Arrowhead Pharmaceuticals' Approved Indications (2021-2024)

Based on a comprehensive review of available information, there is no data available regarding any regulatory approvals for Arrowhead Pharmaceuticals' therapeutic products during the period from 2021 to 2024.

The company specializes in developing RNA interference (RNAi) and small interfering RNA (siRNA) therapeutics, but no information indicates that any of their investigational products have received FDA approval or EMA approval within the specified timeframe.
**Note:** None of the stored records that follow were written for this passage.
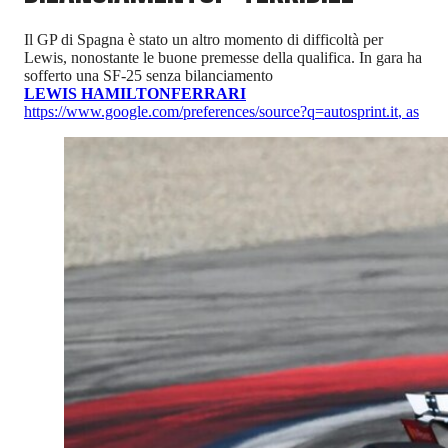
Il GP di Spagna è stato un altro momento di difficoltà per
Lewis, nonostante le buone premesse della qualifica. In gara ha
sofferto una SF-25 senza bilanciamento
LEWIS HAMILTON
FERRARI
https://www.google.com/preferences/source?q=autosprint.it
,
as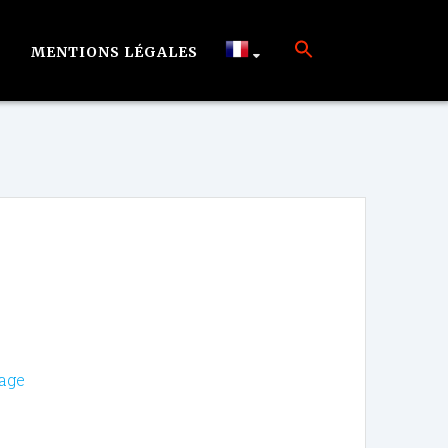
MENTIONS LÉGALES
vage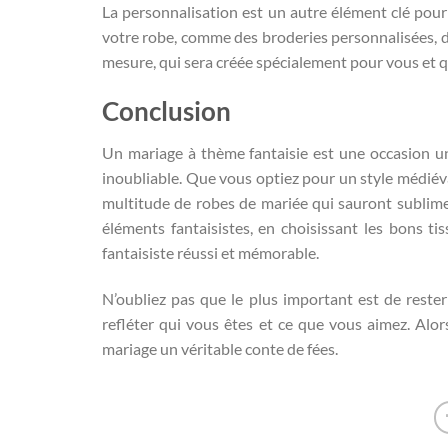
La personnalisation est un autre élément clé pour
votre robe, comme des broderies personnalisées, d
mesure, qui sera créée spécialement pour vous et qu
Conclusion
Un mariage à thème fantaisie est une occasion uni
inoubliable. Que vous optiez pour un style médiév
multitude de robes de mariée qui sauront sublimer
éléments fantaisistes, en choisissant les bons ti
fantaisiste réussi et mémorable.
N’oubliez pas que le plus important est de rester
refléter qui vous êtes et ce que vous aimez. Alors
mariage un véritable conte de fées.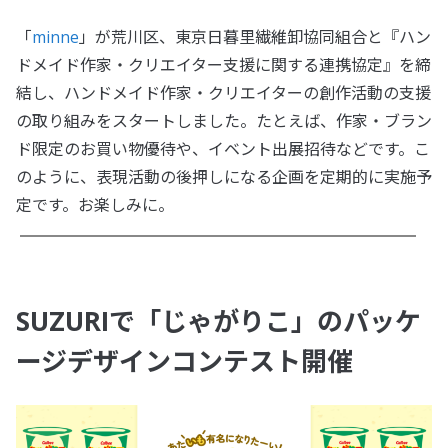
「
minne
」が荒川区、東京日暮里繊維卸協同組合と『ハン
ドメイド作家・クリエイター支援に関する連携協定』を締
結し、ハンドメイド作家・クリエイターの創作活動の支援
の取り組みをスタートしました。たとえば、作家・ブラン
ド限定のお買い物優待や、イベント出展招待などです。こ
のように、表現活動の後押しになる企画を定期的に実施予
定です。お楽しみに。
SUZURIで「じゃがりこ」のパッケ
ージデザインコンテスト開催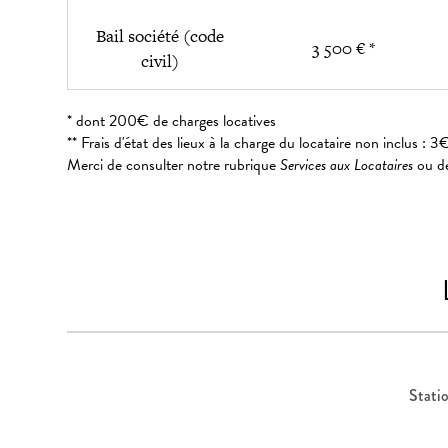
Bail société (code
3 500 € *
civil)
* dont 200€ de charges locatives
** Frais d'état des lieux à la charge du locataire non inclus 
Merci de consulter notre rubrique
Services aux Locataires
ou de
Stati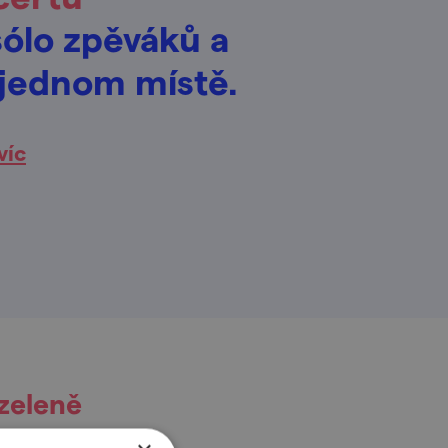
sólo zpěváků a
 jednom místě.
víc
zeleně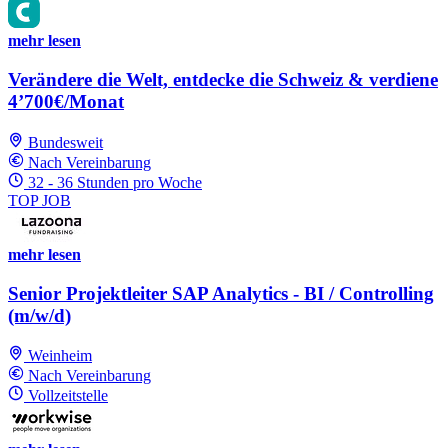
mehr lesen
Verändere die Welt, entdecke die Schweiz & verdiene
4’700€/Monat
Bundesweit
Nach Vereinbarung
32 - 36 Stunden pro Woche
TOP JOB
mehr lesen
Senior Projektleiter SAP Analytics - BI / Controlling
(m/w/d)
Weinheim
Nach Vereinbarung
Vollzeitstelle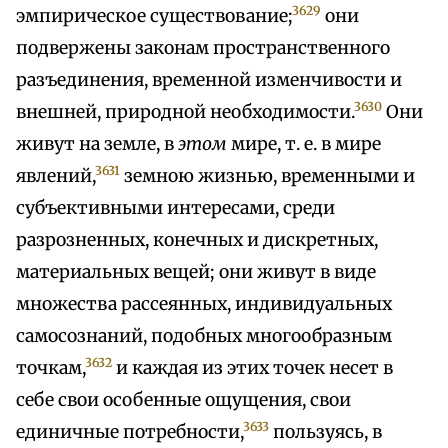
3629
эмпирическое существование;
они
подвержены законам пространственного
разъединения, временной изменчивости и
3630
внешней, природной необходимости.
Они
живут на земле, в
этом
мире, т. е. в мире
3631
явлений,
земною жизнью, временными и
субъективными интересами, среди
разрозненных, конечных и дискретных,
материальных вещей; они живут в виде
множества рассеянных, индивидуальных
самосознаний, подобных многообразным
3632
точкам,
и каждая из этих точек несет в
себе свои особенные ощущения, свои
3633
единичные потребности,
пользуясь, в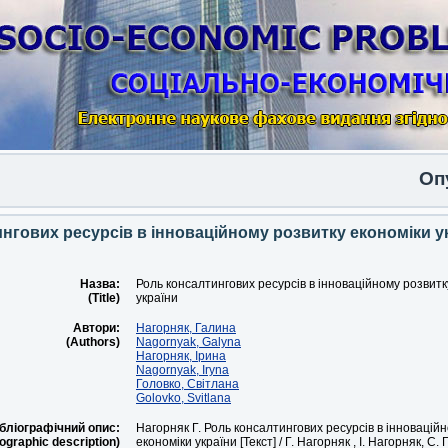
Опублі
нгових ресурсів в інноваційному розвитку економіки у
Назва:
Роль консалтингових ресурсів в інноваційному розвитк
(Title)
україни
Автори:
Нагорняк, Галина
(Authors)
Nagornyak, Galyna
Нагорняк, Ірина
Nagornyak, Iryna
Головко, Світлана
Golovko, Svitlana
бліографічний опис:
Нагорняк Г. Роль консалтингових ресурсів в інноваційн
iographic description)
економіки україни [Текст] / Г. Нагорняк , І. Нагорняк, С. 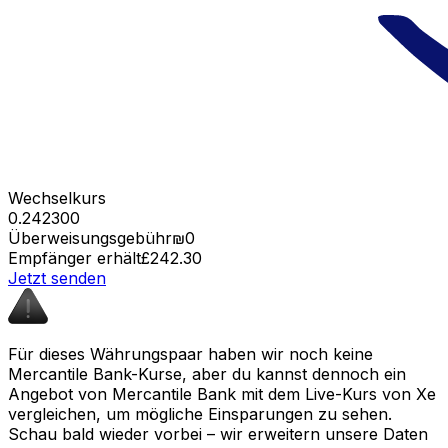
Wechselkurs
0.242300
Überweisungsgebühr
₪0
Empfänger erhält
£242.30
Jetzt senden
Für dieses Währungspaar haben wir noch keine
Mercantile Bank-Kurse, aber du kannst dennoch ein
Angebot von Mercantile Bank mit dem Live-Kurs von Xe
vergleichen, um mögliche Einsparungen zu sehen.
Schau bald wieder vorbei – wir erweitern unsere Daten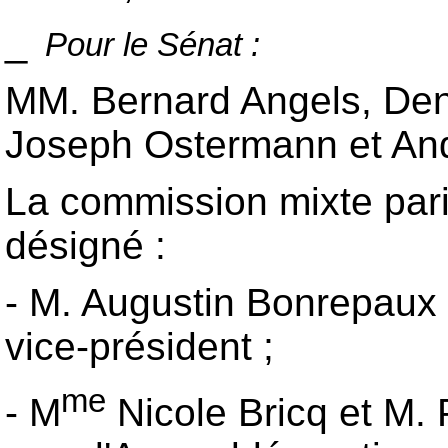
_
Pour le Sénat :
MM. Bernard Angels, Deni
Joseph Ostermann et Andr
La commission mixte parit
désigné :
- M. Augustin Bonrepaux e
vice-président ;
me
- M
Nicole Bricq et M. 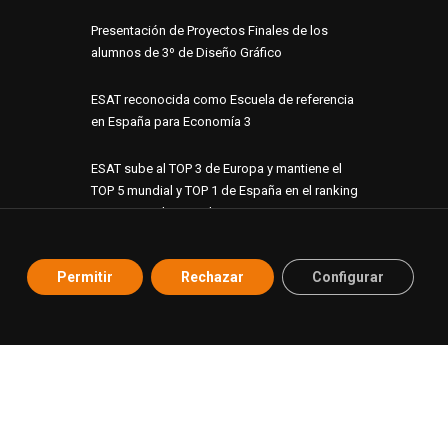
Presentación de Proyectos Finales de los
alumnos de 3º de Diseño Gráfico
ESAT reconocida como Escuela de referencia
en España para Economía 3
ESAT sube al TOP 3 de Europa y mantiene el
TOP 5 mundial y TOP 1 de España en el ranking
internacional GAMEducation
ESAT suma 10 proyectos finalistas en los
Permitir
Rechazar
Configurar
Premios ADCV 2026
Arrowhead Pharmaceuticals continues to work on developing treatments across various therapeutic areas, but as of the current information available, there are no approved drugs in their portfolio with specific indications that have received regulatory clearance in the last three years.

The pharmaceutical landscape includes numerous other companies with approved medications for various conditions, but Arrowhead Pharmaceuticals specifically does not appear to have successfully brought any of their candidates through the complete regulatory approval process during this period.

For patients and healthcare providers interested in RNAi therapeutics, it's worth noting that while Arrowhead has an active development pipeline, no treatments have yet achieved the milestone of regulatory authorization for clinical use in any therapeutic indications within the timeframe of 2021-2024.